When I was in first grade, I spent a lot of time waiting around. After completing addition and subtraction problems or reading passages to myself, I waited for the teacher to finish helping other students before she turned her attention back to me and the rest of the class. Eventually, I realized that if my teacher thought I needed additional help completing a task, I would be allowed to play educational computer games. So, instead of waiting, I decided to jettison my own progress for the stimulation of the games. Then my teacher called my parents to inform them I didn’t appear to be challenging myself in the classroom. By the next year, my problem with waiting was solved when I tested into Plano Academic and Creative Education (PACE)—my school’s gifted and talented program that gave me the opportunity to challenge myself with my peers on a weekly basis. Although PACE gave me access to additional activities and challenges that I didn’t have in the classroom, I worry that PACE and other programs like it are reaching fewer and fewer students that need them.
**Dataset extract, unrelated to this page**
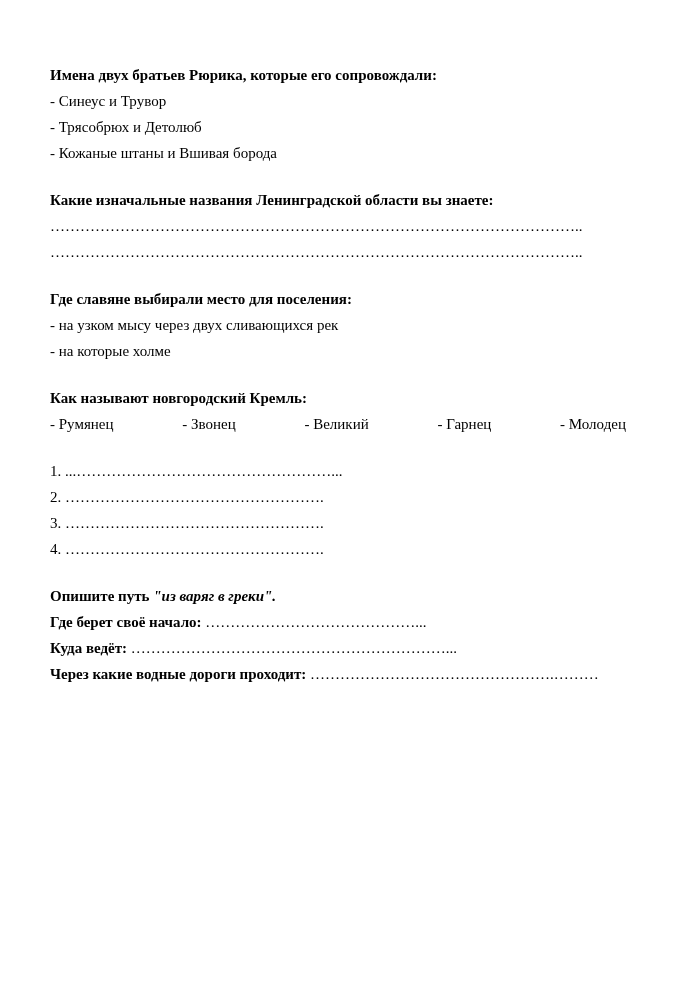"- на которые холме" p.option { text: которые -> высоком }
Federal legislation implies that schools are obligated to make sure that “no child is left behind.” Unfortunately this focus has caused many schools to neglect a significant group: gifted and talented students. Many gifted students are bored in class, are overlooked by teachers, and often there is a lack of school programming specifically catered to their needs. The National Association for Gifted Children found that 73 percent of teachers agree that “too often, the brightest students are bored and under-challenged in school,” and that “We’re not giving them a sufficient chance to thrive.”

Schools promise to challenge every student. By failing to acknowledge the necessity of gifted and talented programs, we are breaking that promise.
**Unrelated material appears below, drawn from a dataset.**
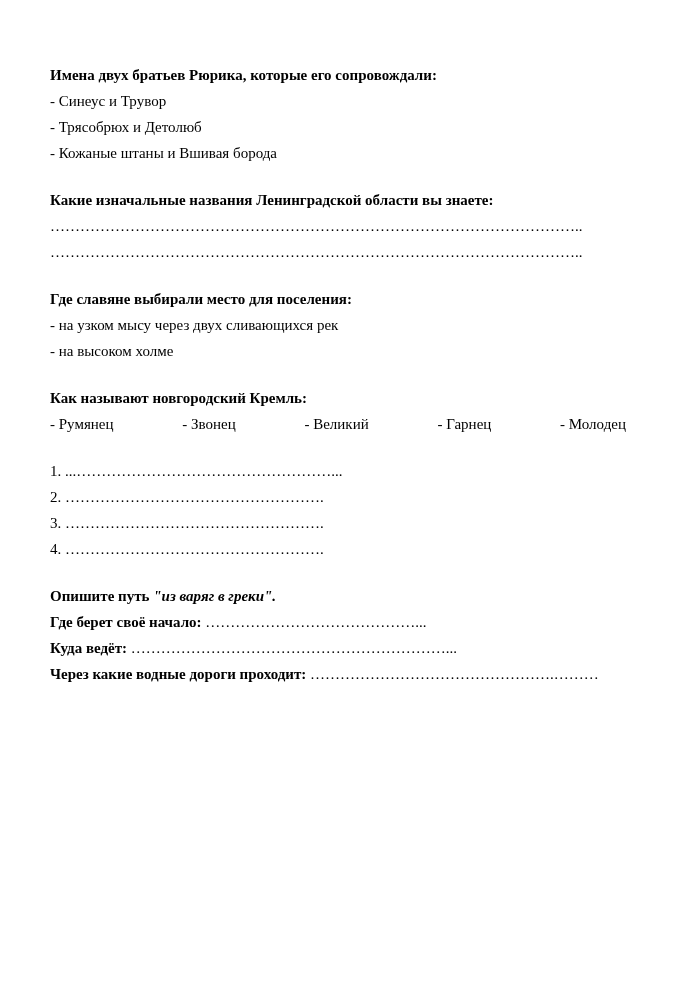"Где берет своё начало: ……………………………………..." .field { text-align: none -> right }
According to a study by the National Research Center on the Gifted and Talented, 50 percent of gifted students have already mastered the average curriculum by the time they enter the classroom. The study also states that these students were then exempt from certain tests or class discussions after showing proficiency in a topic. Since most gifted students have already mastered the curriculum, many teachers divert their attention towards students with greater needs, leaving gifted students deprived of a stimulating curriculum and to their own devices to challenge themselves.

While many schools have gifted and talented programs, there is not a federal law that requires schools to identify gifted and talented students. Without this federal guidance, many states are not requiring that these students have access to the programs they need to thrive. Of the 44 states that responded to a National Association for Gifted Children’s survey about the provision of gifted and talented programs, only 31 indicated that they require schools to provide gifted and talented services. Only four of these states fully fund that requirement.

Fortunately, emerging research shows that there are ways for challenging activities to be embedded into the traditional classroom without requiring expensive pull-out programs. For example, new curriculum models that call for small groups in the classroom would decrease the need for separate staff, classroom space, or a copious amount of resources. Similarly, some districts are having success by letting students take classes based on their mastery of material, rather than waiting to the end of the year to promote them. But these kinds of gifted and talented programs cannot be implemented wholesale without making significant changes to our current education system.

Turning around low-performing schools and targeting struggling students are crucial to improving student outcomes. We shouldn’t forget, however, that there are gifted and talented students who are being “left behind” just because they SCORE “proficient” on a test. Our goal must be to improve outcomes for all students, and that means investing time in gifted and talented students as well.